What about how far it has traveled in the time
luckily 6*10^5 is much less than light speed of 3*10^8 so not a relativity problem
v = Vi + a t
5.94 * 10^5 = 2.95*10^5 + 2.7*10^14 t
divide by 10^5
5.94 = 2.95 + 2.7*10^9 t
2.7 * 10^9 t = 2.99
t = 1.107 * 10^-9 seconds
To find the time it takes for the electron to reach a speed of 5.94 × 10^5 m/s, you can use the formula:
vf = vi + at
Where:
vf = final velocity = 5.94 × 10^5 m/s
vi = initial velocity = 2.95 × 10^5 m/s
a = acceleration = 2.7 × 10^14 m/s^2
t = time
Rearranging the formula, we have:
t = (vf - vi) / a
Substituting the given values, we get:
t = (5.94 × 10^5 m/s - 2.95 × 10^5 m/s) / (2.7 × 10^14 m/s^2)
Calculating it:
t = 3.99 × 10^5 m/s / (2.7 × 10^14 m/s^2)
Simplifying it further:
t ≈ 1.48 × 10^-9 seconds
Therefore, it will take approximately 1.48 × 10^-9 seconds for the electron to reach a speed of 5.94 × 10^5 m/s.

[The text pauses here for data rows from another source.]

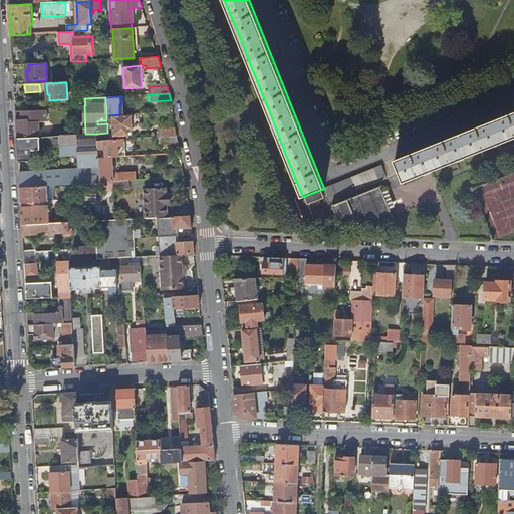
[(17,138),(40,137),(39,121),(47,120),(46,109),(15,111),(17,138)]
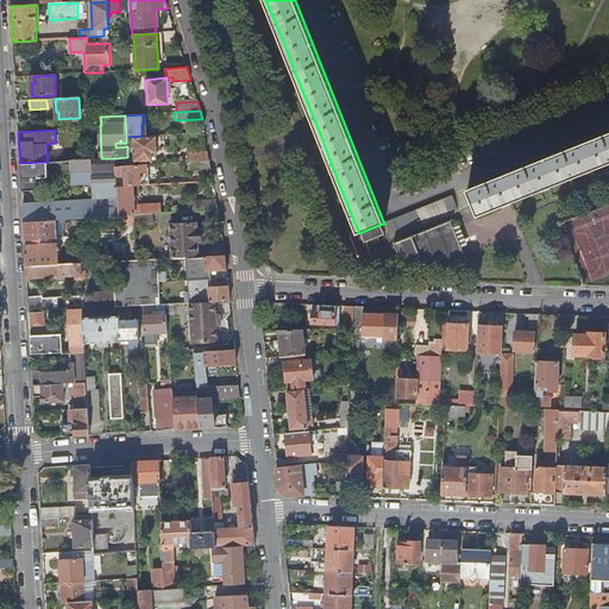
[(608,133),(468,189),(478,215),(502,206),(510,203),(541,190),(548,188),(581,175),(588,173),(608,163),(608,133)]
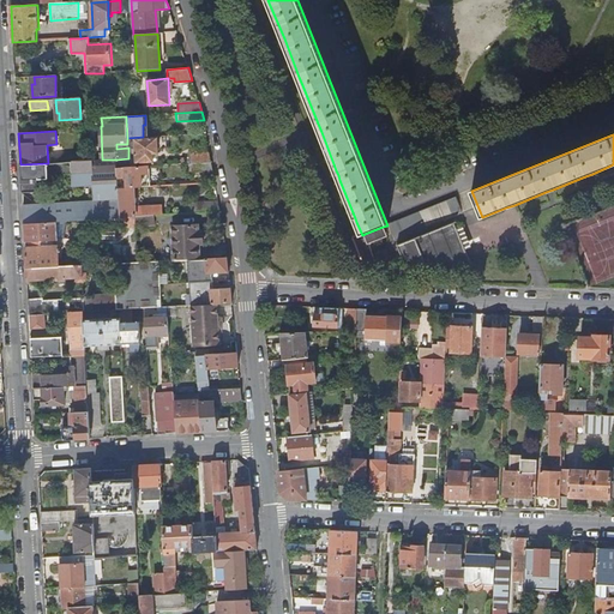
[(157,138),(137,139),(137,163),(154,162),(154,154),(157,154),(157,138)]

To find the time it takes for the electron to reach a speed of 5.94 × 10^5 m/s, we can use the equation of motion:
v = u + at
where:
v = final velocity (5.94 × 10^5 m/s)
u = initial velocity (2.95 × 10^5 m/s)
a = acceleration (2.7 × 10^14 m/s^2)
t = time
Rearranging the equation, we have:
t = (v - u) / a
Substituting the given values, we get:
t = (5.94 × 10^5 m/s - 2.95 × 10^5 m/s) / (2.7 × 10^14 m/s^2)
Now, let's calculate:
t = (2.99 × 10^5 m/s) / (2.7 × 10^14 m/s^2)
To simplify the calculation, we can write the powers of 10 in scientific notation:
t = (2.99 / 2.7) × (10^5 / 10^14) s
Dividing the numbers outside the powers of 10:
t = 1.107 × 10^(-9) s
Therefore, it will take approximately 1.107 × 10^(-9) seconds for the electron to reach a speed of 5.94 × 10^5 m/s.